Selasa, 22 April 2014

Ini Tentang Hujan, Beri Judul Sendiri

Ternyata aku tak sekuat itu, stepping forward not makes my face stop to watch behind.

Suatu hari ketika hujan menjadi pereda gerah, ada sebuah pesan singkat yang menanyakan tentang "Apa yang terlintas di otakmu waktu hujan?" Maunya aku jawab asal, "Basah, mantel, cucian numpuk dan gak kering, batal jalan, keluhan," tapi jariku marah. Dia maki-maki otakku dan bilang kalau itu hal bodoh.

Hujan-hujanan, es krim, jendela besar, lampu kuning, main basket, having a stupid conversation with a silly man,
Kangen..
Hujan, dengan sejuta titik air yang terjun bebas entah dari kran air Tuhan yang mana, selalu berhasil merayu otakku untuk mengunjungi kotak-kotak usang dan berdebu pada sudut "whatch your step". Ketika satu persatu debu mulai ditiup dan berhamburan, aku menyerah untuk menolak membukanya. Kemudian, duduklah otakku dengan bersila, mengeluarkan perlahan semua yang ada. Kadang dia memerintah bibirku untuk tersenyum atau bahkan tertawa, namun yang sering dia lakukan adalah memaksaku untuk tertawa sedangkan yang sebenarnya ingin dia lakukan adalah mencari pundak terdekat.

Semakin hari, akan semakin banyak kotak kardus usang yang menumpuk di sana. Membakarnya? There is no fire to burn, no water to wet, no scissors to cut. Tuhan menciptakannya dengan ruang tanpa batas, that's why there is no that stuff.

I'm not grieving, I'm not sorry, because I've forgive them. But,
Ternyata aku tak sekuat itu, stepping forward not makes my face stop to watch behind.

___________________________________________

Sejuta titik air yang terjun bebas akan berakhir pada tempat yang berbeda, walaupun pada awalnya dia berasal dari kran Tuhan yang sama. Ada yang menggenang dan nyaman, ada yang mengalir dan mencari petualangan, ada yang tak peduli dan membiarkan titik air lain menggiringnya entah ke mana. Takdir? Yang benar saja, nyalakan panel imajinasi dan bayangkan bahwa tiap titik air punya cita-cita.

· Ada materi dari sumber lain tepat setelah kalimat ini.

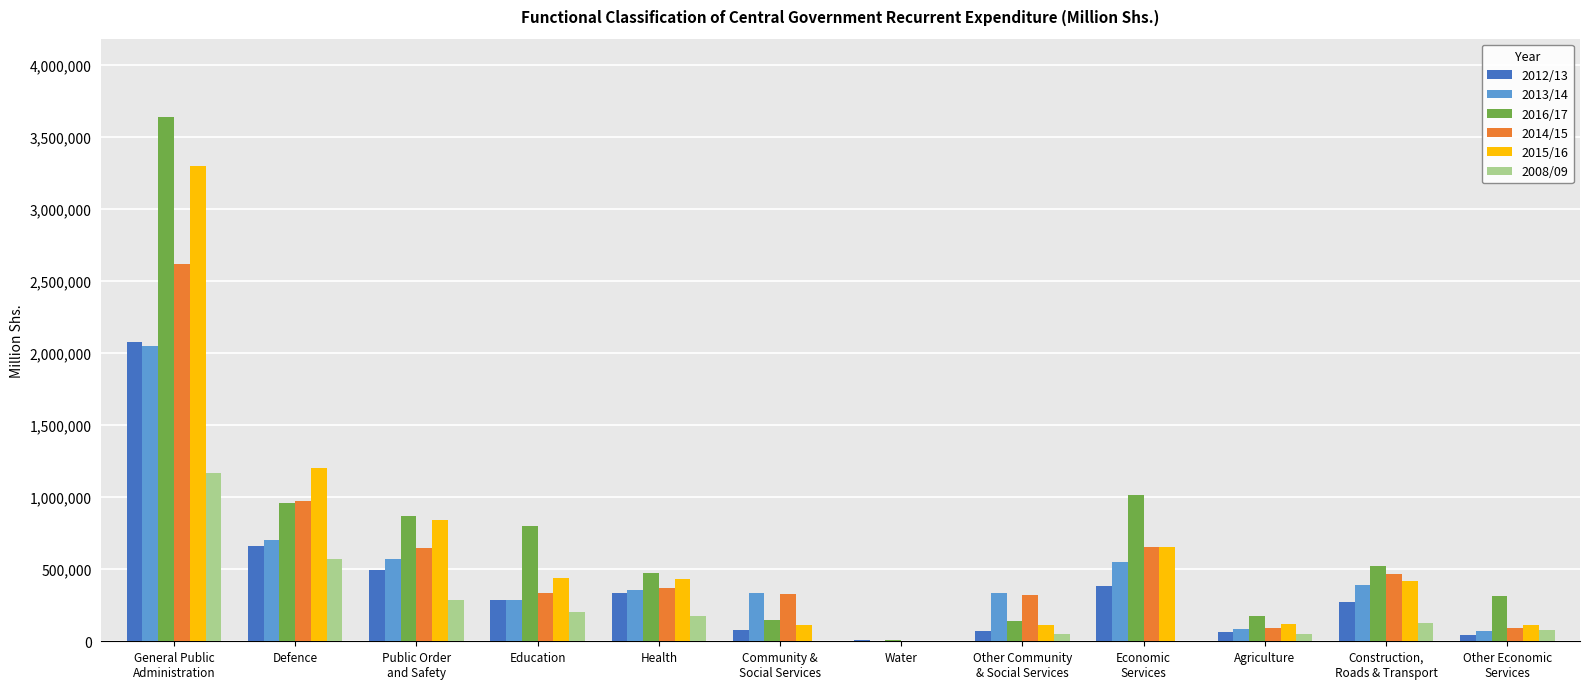

How many data points does each series have?

12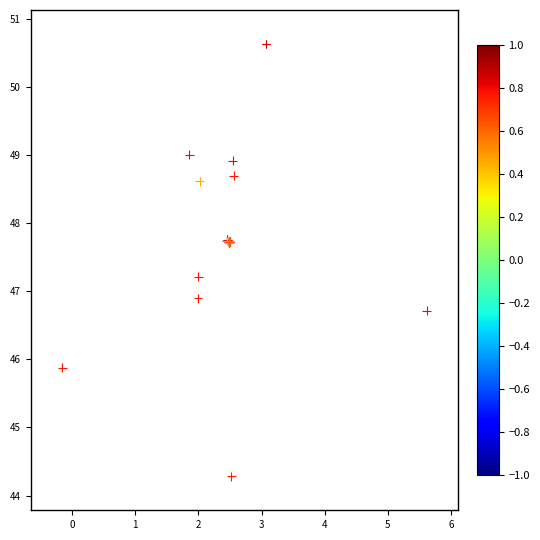

What Y value in the scatter plot is closest to 47?

46.9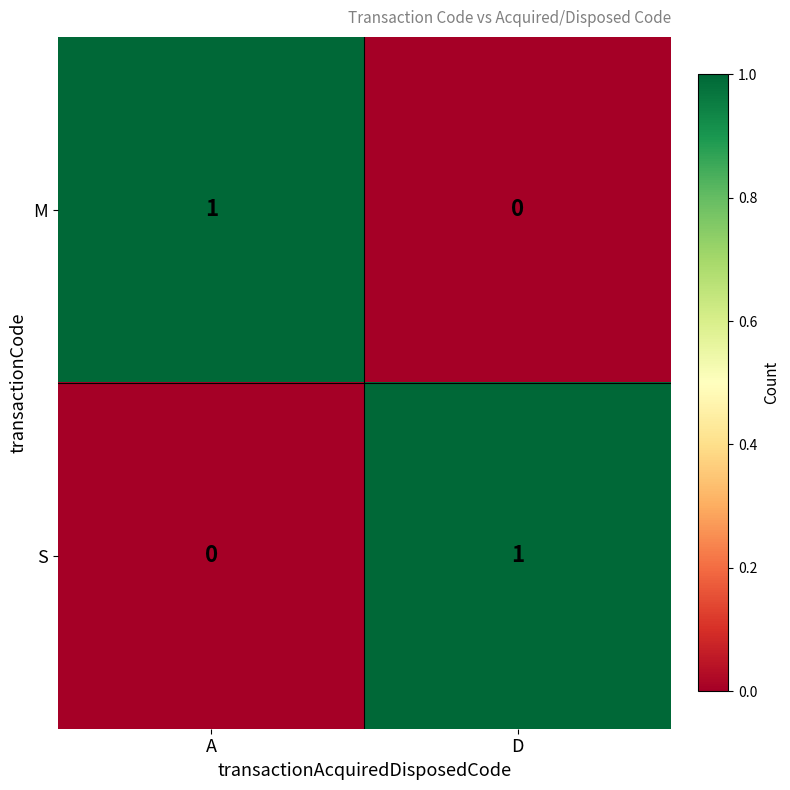

At which label does S reach its peak?

D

___________________________________

Lalu apa sebenarnya yang aku tangkap ketika hujan membasahi harapan-harapan manusia dan membuat mereka mengeluh karena air membuat sejuta langkah terhambat?
Aku menangkap senyum penjaja jasa yang menghitung lembar-lembar kusut di sudut halte berkarat atau pojok gedung-gedung angkuh atau di bawah jembatan penyebrangan, sambil membawa payung berwarna pelangi.

Pelangi, tak selalu tentang visualisasi dari pembiasan atas cahaya matahari pada titik-titik air hujan.
Hujan, tak selalu tentang air dan kelabu.